Bunuel wrote:
10. Given that \(5x=125-3y+z\) and \(\sqrt{5x}-5-\sqrt{z-3y}=0\), then what is the value of \(\sqrt{\frac{45(z-3y)}{x}}\)?
A. 5
B. 10
C. 15
D. 20
E. Can not be determined
Rearranging both expressions we'll get: \(5x-(z-3y)=125\) and \(\sqrt{5x}-\sqrt{z-3y}=5\).

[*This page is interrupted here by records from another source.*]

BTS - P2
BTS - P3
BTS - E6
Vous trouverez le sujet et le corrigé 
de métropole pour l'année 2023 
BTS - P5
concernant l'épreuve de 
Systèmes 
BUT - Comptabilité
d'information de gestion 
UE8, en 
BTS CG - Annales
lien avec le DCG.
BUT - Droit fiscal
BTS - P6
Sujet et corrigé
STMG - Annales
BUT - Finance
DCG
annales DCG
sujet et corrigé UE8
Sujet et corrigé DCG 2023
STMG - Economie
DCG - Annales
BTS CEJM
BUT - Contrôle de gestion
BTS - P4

Denote \(\sqrt{5x}\) as \(a\) and \(\sqrt{z-3y}\) as \(b\).
So we have that \(a^2-b^2=125\) and \(a-b=5\). Now, \(a^2-b^2=(a-b)(a+b)=125\) and as \(a-b=5\) then \((a-b)(a+b)=5*(a+b)=125\) --> \(a+b=25\). Thus we get two equations with two unknowns: \(a+b=25\) and \(a-b=5\) --> solving for \(a\) --> \(a=15=\sqrt{5x}\) --> \(x=45\). Solving for \(b\) -->\(b=10=\sqrt{z-3y}\)
Finally, \(\sqrt{\frac{45(z-3y)}{x}}=\sqrt{\frac{45*10^2}{45}}=10\).
Answer: B.
This is how I went about solving this problem:
Given \(\sqrt{5x} - 5 - \sqrt{z-3y}= 0\):
Rearrange and square
\((\sqrt{5x})^2 = (\sqrt{z-3y}+5)^2\)
\(|5x| = z-3y + 25 + 10\sqrt{z-3y}\)
Assuming that x is positive and given \(5x=125-3y+z\), set the two equations equal to each other
\(125 - 3y + z = z-3y + 25 + 10\sqrt{z-3y}\)
\(100 = 10\sqrt{z-3y}\)
\(100 = z-3y\)\(5x = 125-3y+z\)
\(5x = 125 + 100\)
\(x = 45\)Thus by substitution:
\(= \sqrt{\frac{45(z-3y)}{x}}\)
\(= \sqrt{\frac{45(100)}{45}}\)
\(= \sqrt{100}\)
\(= 10\)
However, notice that I had to assume that |5x| = 5x
Why is this permissible in this problem?